Top of SUPPLIED DATA
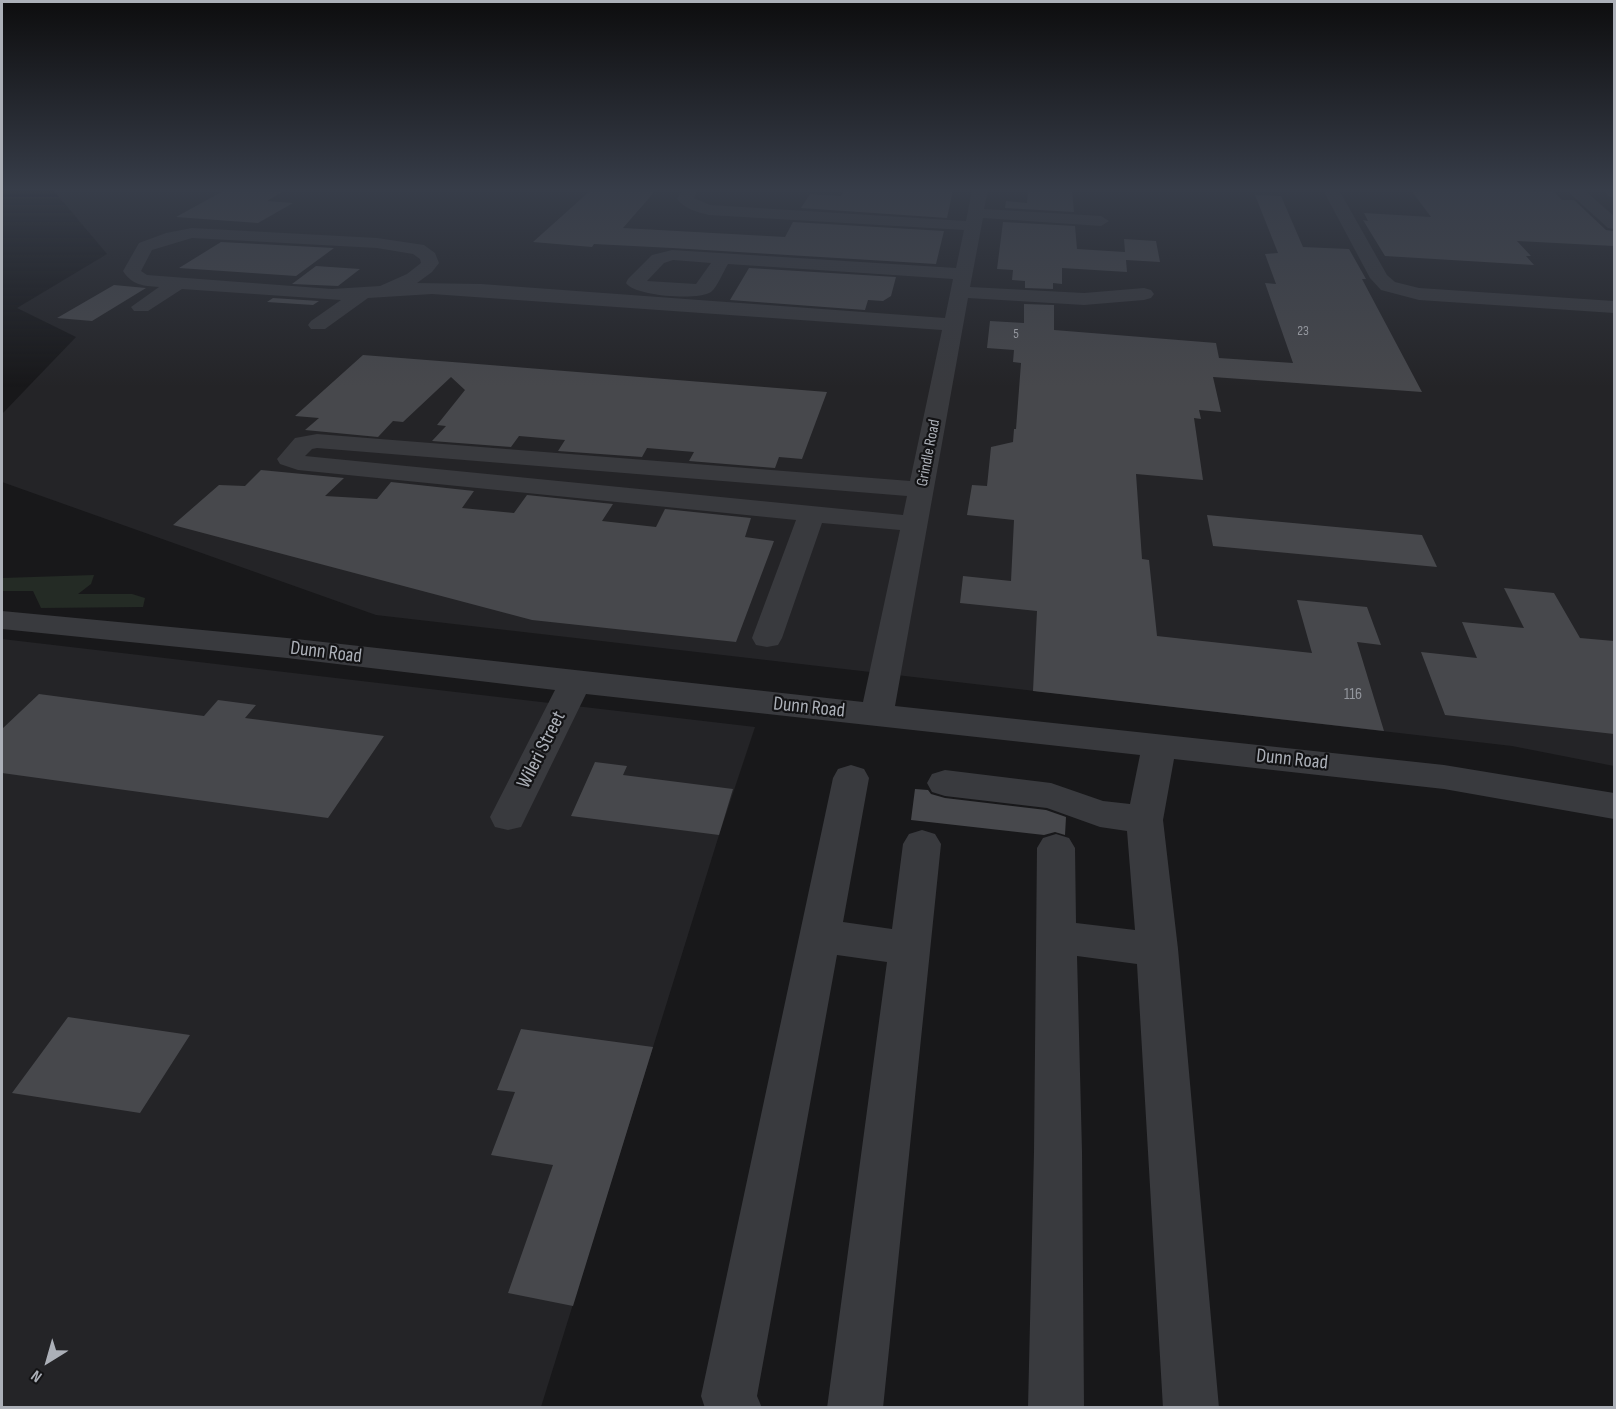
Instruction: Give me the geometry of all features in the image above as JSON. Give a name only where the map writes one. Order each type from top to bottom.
[{"type":"street","points":[[139,256],[132,274],[144,280],[178,283],[332,295],[432,288],[544,294],[952,326]]},
{"type":"street","points":[[389,256],[401,269],[432,288]]},
{"type":"street","points":[[318,319],[370,294],[401,269],[426,268],[430,263],[427,256]]},
{"type":"street","name":"Grindle Road","points":[[877,716],[916,524],[952,326],[968,256]]},
{"type":"street","points":[[1367,256],[1379,278],[1388,286],[1419,294],[1614,307]]},
{"type":"street","points":[[722,259],[963,283],[1083,299],[1144,294]]},
{"type":"street","points":[[141,307],[178,283]]},
{"type":"street","points":[[216,286],[210,297],[211,301],[224,306]]},
{"type":"street","points":[[916,524],[294,463],[289,459],[304,443],[313,441],[922,490]]},
{"type":"street","points":[[368,470],[389,447]]},
{"type":"street","points":[[492,482],[510,457]]},
{"type":"street","points":[[767,638],[812,514]]},
{"type":"street","name":"Dunn Road","points":[[2,620],[286,648],[877,716],[1444,777],[1614,806]]},
{"type":"street","name":"Wileri Street","points":[[508,817],[575,682]]},
{"type":"street","points":[[1159,746],[1145,820],[1157,949],[1191,1407]]},
{"type":"street","points":[[734,1407],[729,1396],[851,778]]},
{"type":"street","points":[[945,783],[1051,796],[1100,814],[1145,820]]},
{"type":"street","points":[[855,1407],[922,844]]},
{"type":"street","points":[[1056,848],[1058,1152],[1056,1407]]},
{"type":"street","points":[[819,936],[910,948]]},
{"type":"street","points":[[1056,937],[1157,949]]},
{"type":"shaded area","points":[[104,256],[1614,256],[1614,766],[1512,746],[376,615],[2,482],[2,414],[76,337],[17,308]]},
{"type":"shaded area","points":[[94,575],[91,584],[78,594],[132,594],[145,598],[143,607],[41,608],[33,591],[2,591],[2,578]]},
{"type":"shaded area","points":[[2,639],[755,727],[719,835],[541,1407],[2,1408]]},
{"type":"building","points":[[199,256],[323,256],[296,276],[179,268]]},
{"type":"building","points":[[800,256],[938,256],[936,264]]},
{"type":"building","points":[[999,256],[1159,256],[1160,262],[1126,260],[1127,272],[1062,268],[1062,284],[1053,283],[1053,289],[1025,288],[1025,281],[1012,280],[1013,270],[997,269]]},
{"type":"building","points":[[1266,256],[1353,256],[1366,279],[1362,279],[1422,392],[1213,377],[1221,412],[1199,410],[1201,419],[1194,418],[1203,480],[1136,474],[1142,559],[1149,560],[1157,636],[1312,653],[1297,600],[1367,607],[1381,645],[1357,642],[1384,731],[1033,691],[1037,611],[960,603],[963,576],[1011,581],[1014,520],[967,515],[972,485],[987,486],[991,447],[1013,442],[1014,429],[1016,429],[1021,363],[1013,362],[1014,350],[987,348],[990,321],[1024,323],[1024,304],[1054,305],[1054,330],[1216,343],[1219,358],[1293,363],[1265,283],[1276,284]]},
{"type":"building","points":[[1385,256],[1531,256],[1526,256],[1534,265]]},
{"type":"building","points":[[316,266],[360,269],[338,286],[292,284]]},
{"type":"building","points":[[749,268],[896,277],[891,296],[883,301],[868,300],[865,310],[730,300]]},
{"type":"building","points":[[114,285],[146,288],[92,321],[57,318]]},
{"type":"building","points":[[273,298],[319,301],[313,305],[267,302]]},
{"type":"building","points":[[363,355],[827,392],[802,459],[779,457],[775,468],[689,461],[694,452],[647,448],[642,457],[558,451],[565,440],[519,436],[511,447],[432,441],[446,426],[437,425],[465,390],[451,377],[403,422],[393,421],[378,437],[305,430],[319,418],[295,416]]},
{"type":"building","points":[[261,470],[344,478],[325,496],[377,499],[391,482],[474,491],[462,508],[514,513],[527,495],[613,504],[602,521],[656,527],[665,509],[751,518],[745,537],[774,541],[736,642],[532,620],[173,525],[219,485],[245,486]]},
{"type":"building","points":[[1207,515],[1422,535],[1437,567],[1213,546]]},
{"type":"building","points":[[1504,588],[1554,593],[1580,638],[1614,641],[1614,734],[1445,715],[1421,652],[1477,658],[1462,622],[1524,628]]},
{"type":"building","points":[[39,694],[204,716],[218,700],[256,705],[245,718],[384,736],[328,818],[2,773],[2,729]]},
{"type":"building","points":[[595,762],[627,766],[623,775],[733,789],[719,835],[571,816]]},
{"type":"building","points":[[915,789],[928,790],[931,794],[945,798],[1046,810],[1066,817],[1065,835],[1055,832],[1044,835],[911,820]]},
{"type":"building","points":[[68,1017],[190,1035],[140,1113],[12,1093]]},
{"type":"building","points":[[521,1029],[653,1047],[573,1306],[508,1293],[553,1165],[491,1155],[515,1092],[497,1090]]}]
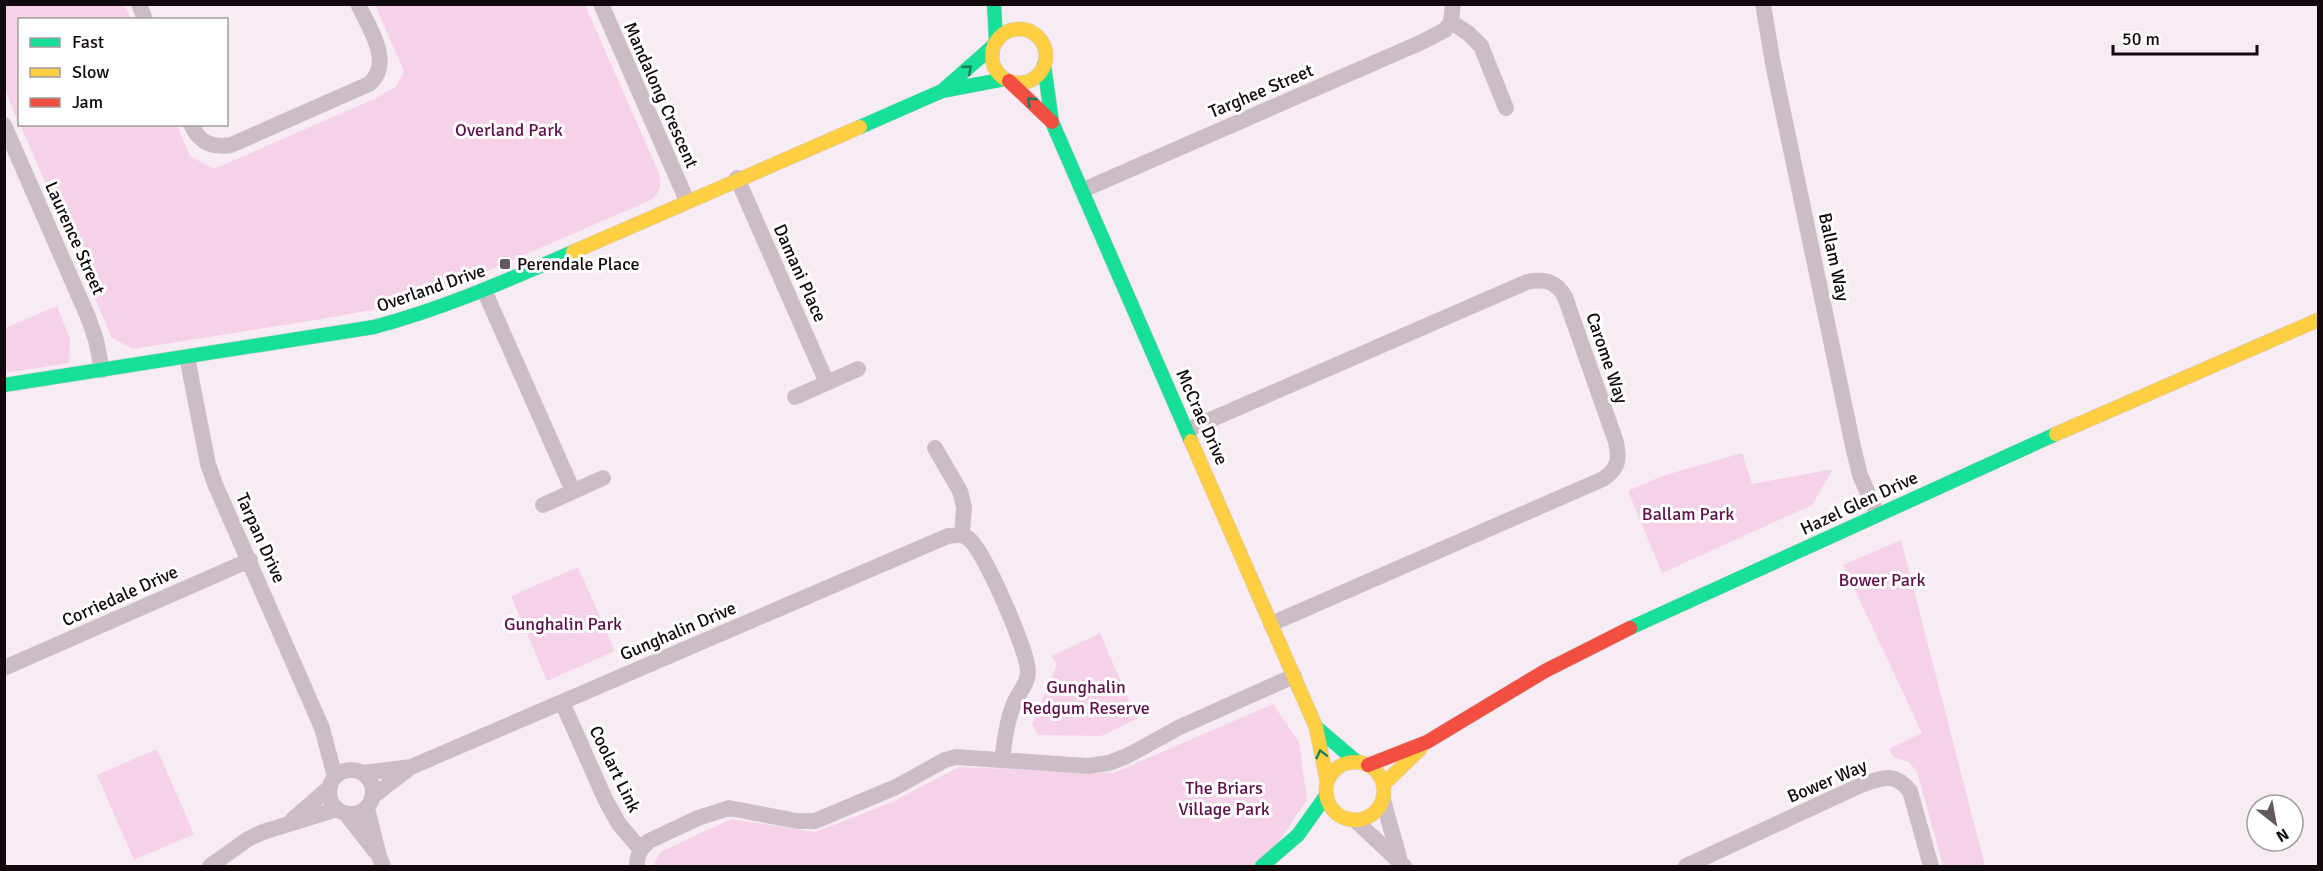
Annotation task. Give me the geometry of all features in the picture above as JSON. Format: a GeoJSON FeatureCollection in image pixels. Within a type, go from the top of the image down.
{"type":"FeatureCollection","features":[{"type":"Feature","properties":{"kind":"street"},"geometry":{"type":"LineString","coordinates":[[192,126],[202,141],[208,145],[218,148],[231,145],[369,84],[375,79],[381,63],[379,51],[358,4]]}},
{"type":"Feature","properties":{"kind":"street","name":"Mandalong Crescent"},"geometry":{"type":"LineString","coordinates":[[601,4],[687,201]]}},
{"type":"Feature","properties":{"kind":"street"},"geometry":{"type":"LineString","coordinates":[[994,4],[993,64],[998,72],[1007,80],[1026,82],[1034,78],[1044,65],[1046,56],[1044,46],[1032,32],[1023,29],[1008,31],[995,44]]}},
{"type":"Feature","properties":{"kind":"street"},"geometry":{"type":"LineString","coordinates":[[1453,4],[1451,22],[1468,33],[1481,46],[1506,108]]}},
{"type":"Feature","properties":{"kind":"street","name":"Ballam Way"},"geometry":{"type":"LineString","coordinates":[[1763,4],[1773,64],[1854,451],[1863,483],[1877,514]]}},
{"type":"Feature","properties":{"kind":"street"},"geometry":{"type":"LineString","coordinates":[[1012,13],[1023,29]]}},
{"type":"Feature","properties":{"kind":"street","name":"Targhee Street"},"geometry":{"type":"LineString","coordinates":[[1083,190],[1422,42],[1445,30],[1451,22]]}},
{"type":"Feature","properties":{"kind":"street","name":"Overland Drive"},"geometry":{"type":"LineString","coordinates":[[942,91],[995,44]]}},
{"type":"Feature","properties":{"kind":"street","name":"McCrae Drive"},"geometry":{"type":"LineString","coordinates":[[1044,65],[1052,122],[1316,727],[1327,781]]}},
{"type":"Feature","properties":{"kind":"street","name":"Overland Drive"},"geometry":{"type":"LineString","coordinates":[[4,386],[374,327],[409,318],[484,290],[737,178],[942,91],[1007,80]]}},
{"type":"Feature","properties":{"kind":"street","name":"McCrae Drive"},"geometry":{"type":"LineString","coordinates":[[1007,80],[1052,122]]}},
{"type":"Feature","properties":{"kind":"street","name":"Laurence Street"},"geometry":{"type":"LineString","coordinates":[[4,125],[88,317],[96,339],[102,370]]}},
{"type":"Feature","properties":{"kind":"street","name":"Damani Place"},"geometry":{"type":"LineString","coordinates":[[737,178],[827,383]]}},
{"type":"Feature","properties":{"kind":"street","name":"Carome Way"},"geometry":{"type":"LineString","coordinates":[[1187,430],[1527,282],[1538,279],[1550,281],[1560,289],[1565,297],[1616,442],[1619,455],[1616,468],[1603,479],[1271,624]]}},
{"type":"Feature","properties":{"kind":"street"},"geometry":{"type":"LineString","coordinates":[[484,290],[573,491]]}},
{"type":"Feature","properties":{"kind":"street","name":"Hazel Glen Drive"},"geometry":{"type":"LineString","coordinates":[[1363,763],[1426,742],[1545,671],[1606,639],[2080,423],[2319,320]]}},
{"type":"Feature","properties":{"kind":"street","name":"Tarpan Drive"},"geometry":{"type":"LineString","coordinates":[[187,357],[208,464],[344,777]]}},
{"type":"Feature","properties":{"kind":"street"},"geometry":{"type":"LineString","coordinates":[[795,397],[858,369]]}},
{"type":"Feature","properties":{"kind":"street"},"geometry":{"type":"LineString","coordinates":[[935,448],[960,491],[964,507],[962,535],[970,540],[982,555],[1019,639],[1029,668],[1028,678],[1016,700],[1006,730],[1002,759]]}},
{"type":"Feature","properties":{"kind":"street"},"geometry":{"type":"LineString","coordinates":[[543,505],[603,478]]}},
{"type":"Feature","properties":{"kind":"street","name":"Gunghalin Drive"},"geometry":{"type":"LineString","coordinates":[[344,777],[411,767],[948,536],[962,535]]}},
{"type":"Feature","properties":{"kind":"street","name":"Corriedale Drive"},"geometry":{"type":"LineString","coordinates":[[4,668],[250,560]]}},
{"type":"Feature","properties":{"kind":"street"},"geometry":{"type":"LineString","coordinates":[[637,867],[640,849],[657,837],[717,810],[744,809],[797,821],[815,821],[896,787],[945,760],[963,756],[1088,766],[1109,763],[1180,727],[1294,676]]}},
{"type":"Feature","properties":{"kind":"street","name":"Coolart Link"},"geometry":{"type":"LineString","coordinates":[[562,702],[606,801],[619,824],[640,849]]}},
{"type":"Feature","properties":{"kind":"street","name":"McCrae Drive"},"geometry":{"type":"LineString","coordinates":[[1316,727],[1363,763]]}},
{"type":"Feature","properties":{"kind":"street","name":"Hazel Glen Drive"},"geometry":{"type":"LineString","coordinates":[[1383,792],[1426,742]]}},
{"type":"Feature","properties":{"kind":"street"},"geometry":{"type":"LineString","coordinates":[[1262,867],[1298,835],[1325,797],[1327,781],[1339,766],[1363,763],[1375,770],[1402,863]]}},
{"type":"Feature","properties":{"kind":"street","name":"Gunghalin Drive"},"geometry":{"type":"LineString","coordinates":[[370,802],[411,767]]}},
{"type":"Feature","properties":{"kind":"street"},"geometry":{"type":"LineString","coordinates":[[344,777],[371,783],[370,802],[381,861]]}},
{"type":"Feature","properties":{"kind":"street"},"geometry":{"type":"LineString","coordinates":[[344,777],[330,799],[381,861]]}},
{"type":"Feature","properties":{"kind":"street"},"geometry":{"type":"LineString","coordinates":[[288,823],[344,777]]}},
{"type":"Feature","properties":{"kind":"street","name":"Bower Way"},"geometry":{"type":"LineString","coordinates":[[1695,865],[1861,785],[1886,777],[1903,782],[1910,791],[1931,867]]}},
{"type":"Feature","properties":{"kind":"street"},"geometry":{"type":"LineString","coordinates":[[1298,835],[1373,814],[1383,792]]}},
{"type":"Feature","properties":{"kind":"street"},"geometry":{"type":"LineString","coordinates":[[1325,797],[1329,805],[1402,863]]}},
{"type":"Feature","properties":{"kind":"street"},"geometry":{"type":"LineString","coordinates":[[210,867],[248,839],[288,823],[341,812],[361,812],[370,802]]}},
{"type":"Feature","properties":{"kind":"green space"},"geometry":{"type":"Polygon","coordinates":[[[9,4],[124,5],[130,18],[18,18],[18,122],[5,89],[4,6],[9,4]]]}},
{"type":"Feature","properties":{"kind":"green space","name":"Overland Park"},"geometry":{"type":"Polygon","coordinates":[[[375,5],[585,5],[658,171],[659,190],[651,200],[450,287],[393,306],[133,349],[112,338],[21,126],[177,126],[190,156],[214,169],[374,99],[396,87],[404,71],[375,5]]]}},
{"type":"Feature","properties":{"kind":"green space"},"geometry":{"type":"Polygon","coordinates":[[[57,306],[70,339],[69,363],[5,373],[5,328],[57,306]]]}},
{"type":"Feature","properties":{"kind":"green space","name":"Ballam Park"},"geometry":{"type":"Polygon","coordinates":[[[1742,453],[1752,484],[1833,469],[1812,505],[1662,573],[1628,491],[1662,476],[1742,453]]]}},
{"type":"Feature","properties":{"kind":"green space","name":"Bower Park"},"geometry":{"type":"Polygon","coordinates":[[[1901,540],[1985,866],[1943,866],[1917,772],[1909,762],[1893,757],[1889,749],[1922,733],[1843,565],[1901,540]]]}},
{"type":"Feature","properties":{"kind":"green space","name":"Gunghalin Park"},"geometry":{"type":"Polygon","coordinates":[[[578,567],[615,651],[547,681],[511,596],[578,567]]]}},
{"type":"Feature","properties":{"kind":"green space","name":"Gunghalin Redgum Reserve"},"geometry":{"type":"Polygon","coordinates":[[[1100,633],[1137,719],[1101,736],[1038,735],[1032,725],[1057,664],[1052,656],[1100,633]]]}},
{"type":"Feature","properties":{"kind":"green space","name":"The Briars Village Park"},"geometry":{"type":"Polygon","coordinates":[[[1273,704],[1299,742],[1307,800],[1274,848],[1256,866],[653,866],[660,852],[731,819],[815,832],[892,802],[959,767],[1113,773],[1273,704]]]}},
{"type":"Feature","properties":{"kind":"green space"},"geometry":{"type":"Polygon","coordinates":[[[157,749],[194,834],[134,860],[97,775],[157,749]]]}},
{"type":"Feature","properties":{"kind":"traffic: fast"},"geometry":{"type":"LineString","coordinates":[[994,4],[996,41]]}},
{"type":"Feature","properties":{"kind":"traffic: fast"},"geometry":{"type":"LineString","coordinates":[[942,91],[993,46]]}},
{"type":"Feature","properties":{"kind":"traffic: fast"},"geometry":{"type":"LineString","coordinates":[[1044,65],[1052,122],[1191,441]]}},
{"type":"Feature","properties":{"kind":"traffic: fast"},"geometry":{"type":"LineString","coordinates":[[860,127],[942,91],[1005,79]]}},
{"type":"Feature","properties":{"kind":"traffic: fast"},"geometry":{"type":"LineString","coordinates":[[4,385],[374,327],[450,303],[573,252]]}},
{"type":"Feature","properties":{"kind":"traffic: fast"},"geometry":{"type":"LineString","coordinates":[[1630,628],[2056,434]]}},
{"type":"Feature","properties":{"kind":"traffic: fast"},"geometry":{"type":"LineString","coordinates":[[1316,727],[1357,762]]}},
{"type":"Feature","properties":{"kind":"traffic: fast"},"geometry":{"type":"LineString","coordinates":[[1262,866],[1298,835],[1325,797]]}},
{"type":"Feature","properties":{"kind":"traffic: slow"},"geometry":{"type":"LineString","coordinates":[[1019,29],[1029,31],[1038,37],[1044,46],[1046,56],[1044,66],[1038,75],[1029,81],[1019,83],[1009,81],[1000,75],[994,66],[992,56],[994,46],[1000,37],[1009,31],[1019,29]]}},
{"type":"Feature","properties":{"kind":"traffic: slow"},"geometry":{"type":"LineString","coordinates":[[573,252],[860,127]]}},
{"type":"Feature","properties":{"kind":"traffic: slow"},"geometry":{"type":"LineString","coordinates":[[2056,434],[2318,320]]}},
{"type":"Feature","properties":{"kind":"traffic: slow"},"geometry":{"type":"LineString","coordinates":[[1191,441],[1316,727],[1327,781]]}},
{"type":"Feature","properties":{"kind":"traffic: slow"},"geometry":{"type":"LineString","coordinates":[[1383,785],[1420,749]]}},
{"type":"Feature","properties":{"kind":"traffic: slow"},"geometry":{"type":"LineString","coordinates":[[1349,762],[1361,762],[1376,770],[1384,785],[1384,791],[1384,797],[1376,812],[1361,820],[1349,820],[1334,812],[1326,797],[1326,785],[1334,770],[1349,762]]}},
{"type":"Feature","properties":{"kind":"traffic: jam"},"geometry":{"type":"LineString","coordinates":[[1009,81],[1052,122]]}},
{"type":"Feature","properties":{"kind":"traffic: jam"},"geometry":{"type":"LineString","coordinates":[[1368,765],[1427,742],[1545,671],[1630,628]]}},
{"type":"Feature","properties":{"kind":"place","name":"Perendale Place"},"geometry":{"type":"Point","coordinates":[505,264]}}]}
Bottom of SUPPLIED DATA
» **WORK ITEM**: From the records above, count the lines in which the string "JSON" is found, and answer with the number alone.

» **SOLUTION BELOW**: 2